What to produce: Count the lines in the items below that contain the word "model", matching case exactly, and give only the number.

Working data Start Marker

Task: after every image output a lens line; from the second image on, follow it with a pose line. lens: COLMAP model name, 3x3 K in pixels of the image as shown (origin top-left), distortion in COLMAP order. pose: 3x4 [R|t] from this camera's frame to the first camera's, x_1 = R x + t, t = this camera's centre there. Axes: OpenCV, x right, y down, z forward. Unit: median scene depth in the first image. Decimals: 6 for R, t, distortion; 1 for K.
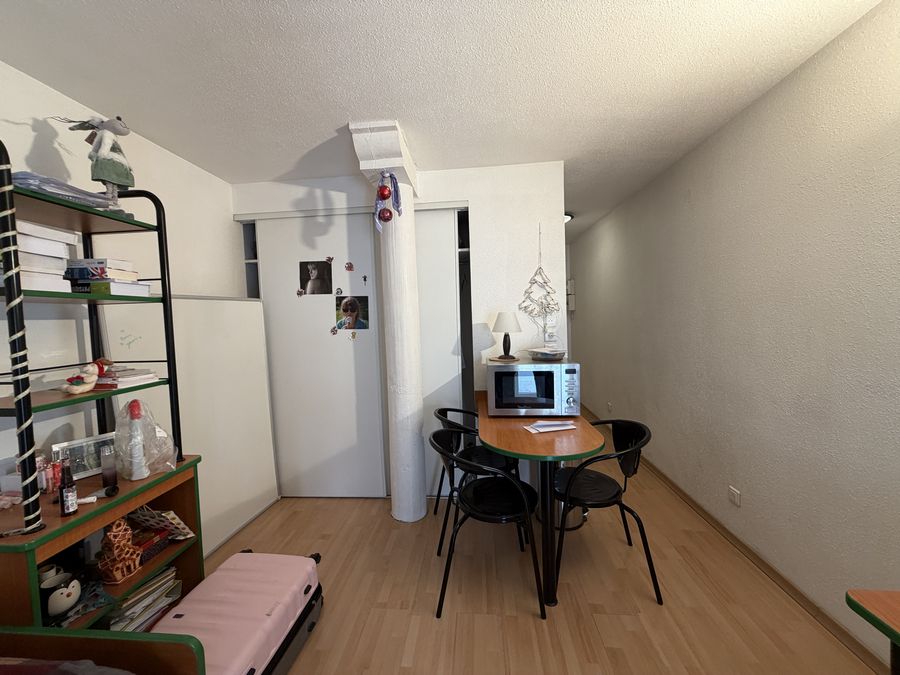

Working data End Marker
Working data Start Marker

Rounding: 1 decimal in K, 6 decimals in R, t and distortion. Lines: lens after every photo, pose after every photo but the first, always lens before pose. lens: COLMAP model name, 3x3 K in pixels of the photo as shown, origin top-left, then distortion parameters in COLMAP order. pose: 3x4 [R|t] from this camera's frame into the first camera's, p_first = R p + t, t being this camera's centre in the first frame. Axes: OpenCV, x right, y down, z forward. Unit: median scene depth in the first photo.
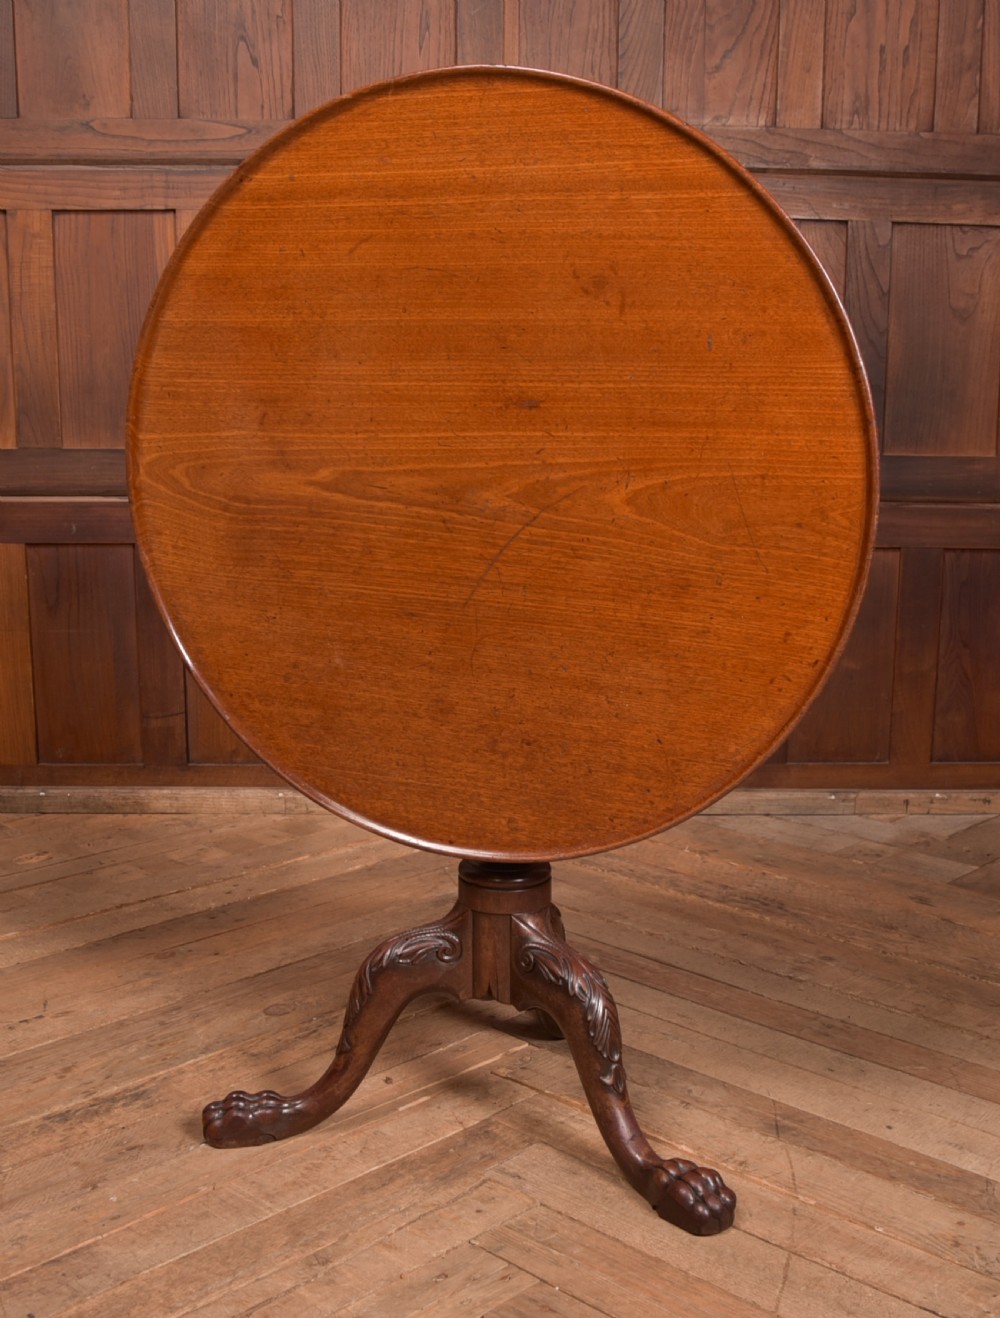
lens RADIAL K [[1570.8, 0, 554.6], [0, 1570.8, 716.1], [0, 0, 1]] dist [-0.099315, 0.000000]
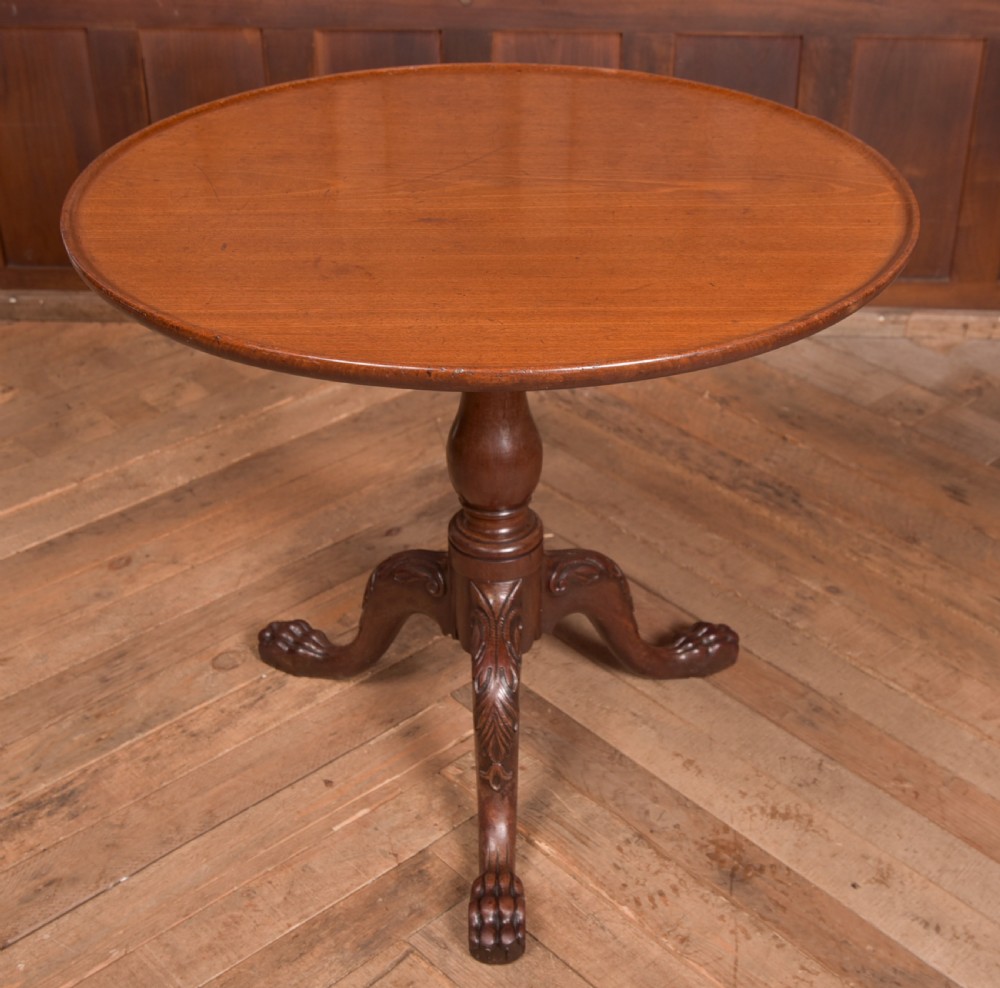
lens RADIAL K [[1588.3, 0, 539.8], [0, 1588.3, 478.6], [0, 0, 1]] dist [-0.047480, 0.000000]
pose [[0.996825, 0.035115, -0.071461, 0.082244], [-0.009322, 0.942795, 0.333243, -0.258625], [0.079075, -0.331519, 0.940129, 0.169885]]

Working data End Marker

Your solution: 2